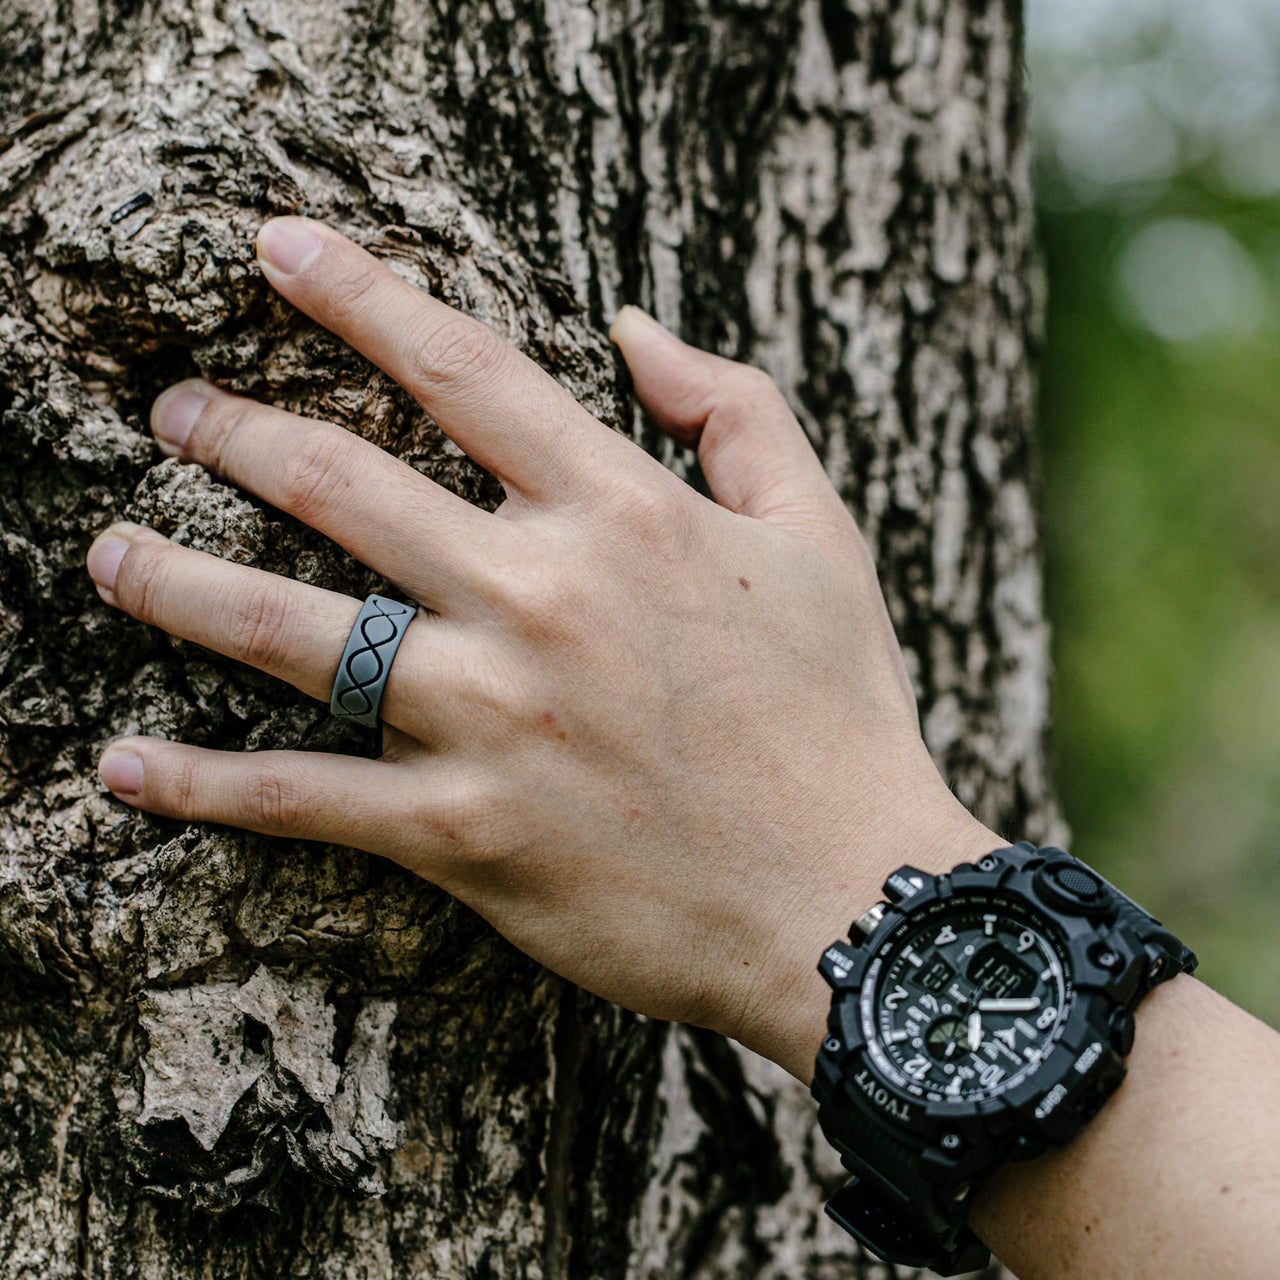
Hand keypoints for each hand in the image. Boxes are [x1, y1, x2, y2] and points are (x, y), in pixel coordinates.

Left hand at [88, 217, 998, 1080]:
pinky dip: (204, 786)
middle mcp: (539, 599)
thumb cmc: (841, 711)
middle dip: (236, 431)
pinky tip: (121, 768)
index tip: (277, 247)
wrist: (849, 899)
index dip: (357, 293)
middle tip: (170, 409)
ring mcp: (492, 719)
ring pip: (289, 634)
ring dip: (176, 582)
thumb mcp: (822, 533)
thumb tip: (633, 328)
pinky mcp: (465, 836)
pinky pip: (305, 801)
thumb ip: (736, 409)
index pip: (461, 369)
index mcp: (622, 514)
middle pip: (342, 484)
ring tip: (104, 553)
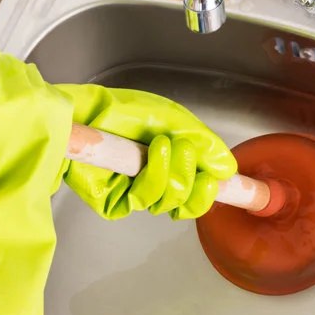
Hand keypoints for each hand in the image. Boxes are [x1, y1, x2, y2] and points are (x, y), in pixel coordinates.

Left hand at [56, 84, 236, 219]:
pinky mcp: (113, 203)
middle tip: (187, 151)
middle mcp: (154, 180)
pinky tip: (151, 155)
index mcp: (171, 164)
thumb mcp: (173, 119)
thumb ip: (204, 144)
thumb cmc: (123, 110)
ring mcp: (133, 193)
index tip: (223, 182)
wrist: (86, 111)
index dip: (210, 191)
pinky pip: (144, 202)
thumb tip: (227, 169)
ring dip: (173, 173)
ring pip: (168, 204)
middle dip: (193, 178)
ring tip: (163, 144)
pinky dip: (154, 177)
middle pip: (187, 203)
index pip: (197, 192)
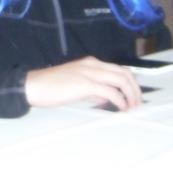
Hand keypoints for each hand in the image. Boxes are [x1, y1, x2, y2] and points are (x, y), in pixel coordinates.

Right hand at [24, 56, 141, 110]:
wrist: (34, 86)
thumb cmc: (51, 87)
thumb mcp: (75, 85)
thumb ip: (92, 90)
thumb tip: (106, 99)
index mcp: (91, 63)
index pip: (119, 69)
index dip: (131, 83)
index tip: (134, 97)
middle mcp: (93, 64)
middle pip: (125, 73)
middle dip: (135, 89)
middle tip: (138, 104)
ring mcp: (90, 73)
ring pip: (121, 80)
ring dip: (131, 95)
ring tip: (132, 108)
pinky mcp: (86, 84)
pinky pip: (110, 91)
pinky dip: (120, 101)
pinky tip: (121, 108)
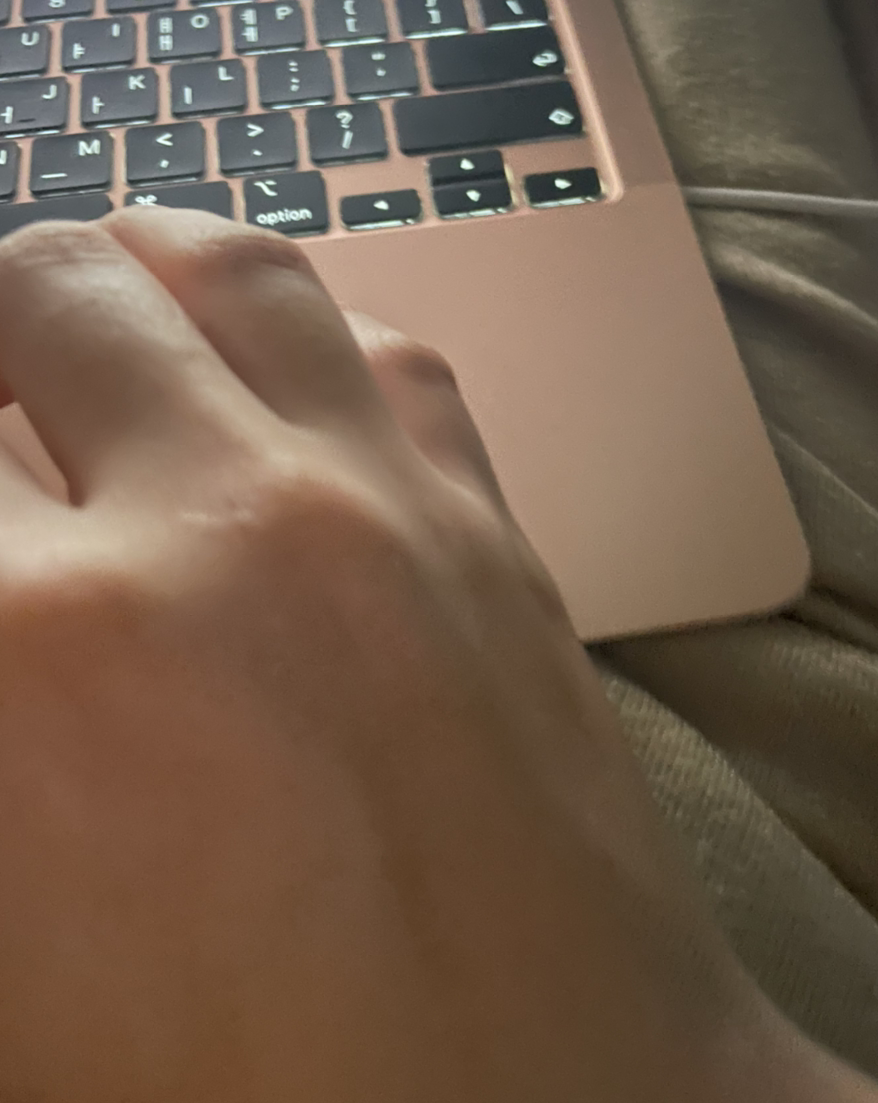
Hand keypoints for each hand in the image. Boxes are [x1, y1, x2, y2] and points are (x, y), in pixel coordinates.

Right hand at [0, 208, 877, 1101]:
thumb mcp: (12, 951)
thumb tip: (15, 608)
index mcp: (33, 659)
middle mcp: (213, 527)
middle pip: (39, 285)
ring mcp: (379, 505)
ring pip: (223, 261)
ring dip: (128, 269)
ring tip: (90, 313)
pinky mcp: (494, 527)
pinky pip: (377, 344)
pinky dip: (292, 329)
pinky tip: (261, 379)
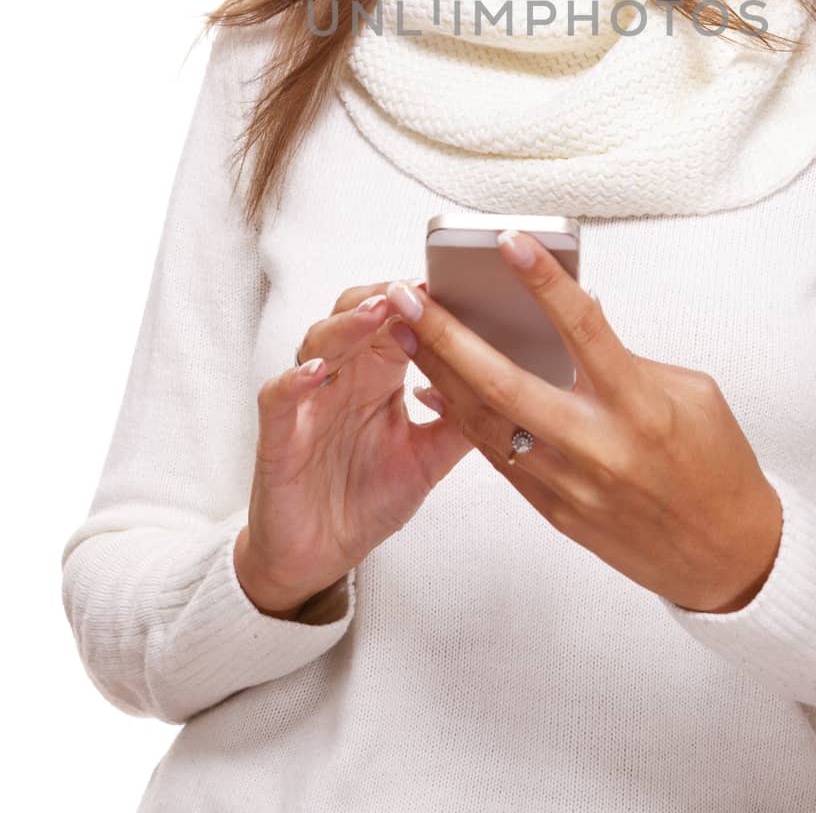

-- -- --

Exact copy, no pictures. Write out the lines in the entries above, starting with the line with "index mcp: (171, 164)" and going on through the line with "index mcp: (91, 63)", keeping both.

index mcp: (171, 164)
thumb mcp: (173, 119)
thumb ip: (204, 144)
thumb cmc: (123, 110)
ring mcp: (133, 193)
index tip: (223, 182)
wrist: (86, 111)
index dip: (210, 191)
pinky pip: (144, 202)
thumb tip: (227, 169)
ring dip: (173, 173)
ring pip: (168, 204)
middle dip: (193, 178)
ring tip: (163, 144)
pinky dip: (154, 177)
middle pip: (187, 203)
index pip: (197, 192)
Hand keypoints for each hand in the image. Boxes are [x1, y1, x2, y2] and points are (x, y), in pixel coordinates.

Right hand at [24, 56, 141, 110]:
wrist: (34, 86)
thumb cmc: (51, 87)
thumb mcp: (75, 85)
thumb ip: (92, 90)
thumb tip: (106, 99)
index mcp: (91, 63)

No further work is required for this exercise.